** The problem **
Look through the entries for the string "Statements" and copy every line where it shows up.

** Source material **
=== Section Start ===
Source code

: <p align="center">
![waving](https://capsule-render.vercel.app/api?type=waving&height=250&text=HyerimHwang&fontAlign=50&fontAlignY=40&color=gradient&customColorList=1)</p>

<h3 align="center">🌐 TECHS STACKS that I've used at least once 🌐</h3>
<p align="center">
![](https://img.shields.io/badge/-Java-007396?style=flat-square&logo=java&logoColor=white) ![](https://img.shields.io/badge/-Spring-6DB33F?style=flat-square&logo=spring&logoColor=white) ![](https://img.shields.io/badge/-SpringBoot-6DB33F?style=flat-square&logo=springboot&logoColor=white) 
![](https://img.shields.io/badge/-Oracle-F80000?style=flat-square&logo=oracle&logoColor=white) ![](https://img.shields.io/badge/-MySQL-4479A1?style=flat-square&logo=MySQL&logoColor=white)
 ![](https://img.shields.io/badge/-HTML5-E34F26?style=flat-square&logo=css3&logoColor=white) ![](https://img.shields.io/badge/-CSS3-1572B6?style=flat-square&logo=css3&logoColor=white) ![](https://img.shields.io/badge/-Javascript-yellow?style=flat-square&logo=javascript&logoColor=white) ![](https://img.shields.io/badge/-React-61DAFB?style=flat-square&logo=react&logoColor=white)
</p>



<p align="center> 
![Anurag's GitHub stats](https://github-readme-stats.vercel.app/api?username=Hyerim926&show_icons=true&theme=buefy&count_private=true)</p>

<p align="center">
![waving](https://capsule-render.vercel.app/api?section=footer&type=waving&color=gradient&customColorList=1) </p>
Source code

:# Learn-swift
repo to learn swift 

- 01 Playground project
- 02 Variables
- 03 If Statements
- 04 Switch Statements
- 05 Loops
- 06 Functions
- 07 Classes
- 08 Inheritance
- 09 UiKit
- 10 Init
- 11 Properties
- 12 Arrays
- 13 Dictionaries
=== Section End ===
** Answer to this task **
- 03 If Statements
- 04 Switch Statements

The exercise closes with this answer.